Her sisters have sacrificed their hair to give Ariel the opportunity to return to the ocean as a mermaid. The octopus witch has given the sisters a magical dagger in exchange for their beautiful hair. In order to redeem herself from her previous agreement with the octopus witch, Ariel must stab the prince in the heart and with the blood put on her human feet, she would be transformed back into a mermaid to live out her three hundred years 'under the sea.'
But Ariel does not do that. She entered the marital tent on that ship to look one last time at the now married couple sleeping in a conjugal embrace and as dawn appeared, she threw herself overboard into the sea and became sea-foam, which had been her agreement with the octopus witch. In her new and unfamiliar state she asks aloud, Where am I?

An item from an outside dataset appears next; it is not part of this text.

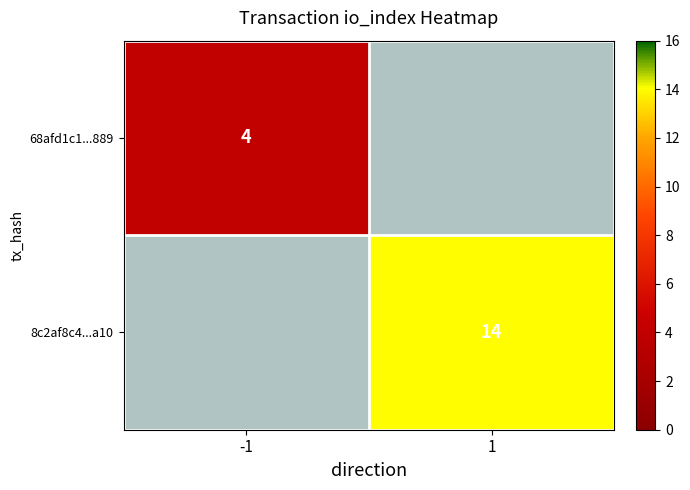

Is it true that 68afd1c1...889 equals 5.9 at -1?

False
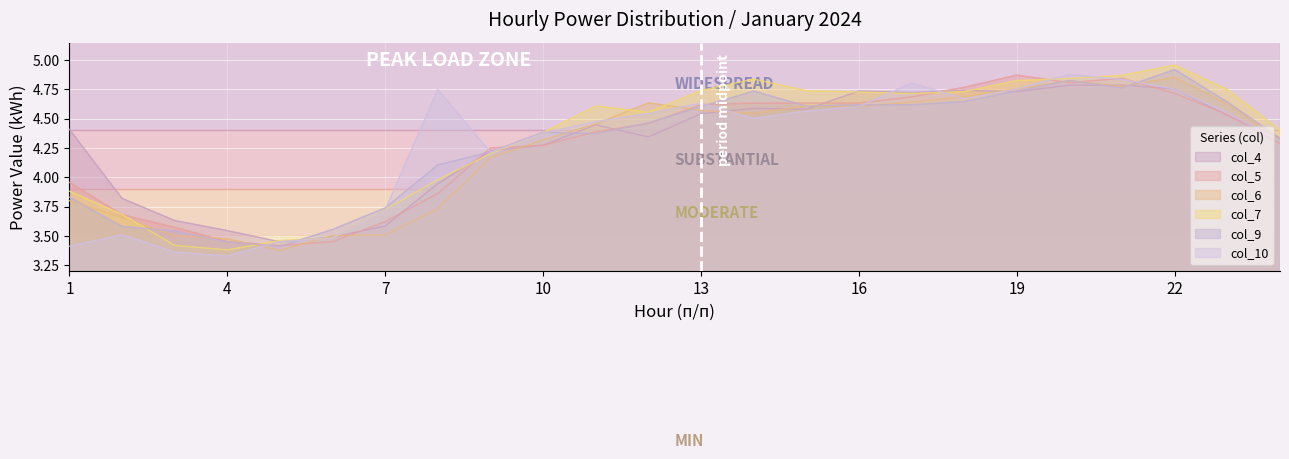

How many lines are shown in the chart?

6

The surrounding sea foam answered: "Among the daughters of the air. A mermaid has not an immortal soul, nor can she obtain one unless she wins the love of a human being. On the power of another hangs her eternal destiny. But the daughters of the air, although they do not possess an immortal soul, can, by their good deeds, procure one for themselves. We fly to warm countries, and cool the sultry air that destroys mankind with the pestilence. We carry the perfume of the flowers to spread health and restoration. After we have striven for three hundred years to all the good in our power, we receive an immortal soul and take part in the happiness of mankind. You, poor little mermaid, have tried with your whole heart to do as we are doing; you have suffered and endured and raised yourself to the spirit-world by your good deeds; and now, by striving for three hundred years in the same way, you may obtain an immortal soul”

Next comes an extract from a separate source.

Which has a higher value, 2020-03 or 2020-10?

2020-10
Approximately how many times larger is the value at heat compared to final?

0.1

“After three hundred years, thus shall we float into the kingdom of heaven. And we may even get there sooner,” whispered one of her companions. “Unseen we can enter the houses of men, where there are children, and for every day on which we find a good child, who is the joy of his parents and deserves their love, our time of probation is shortened. The child does not know, when we fly through the room, that we smile with joy at his good conduct, for we can count one year less of our three hundred years. But when we see a naughty or a wicked child, we shed tears of sorrow, and for every tear a day is added to our time of trial!”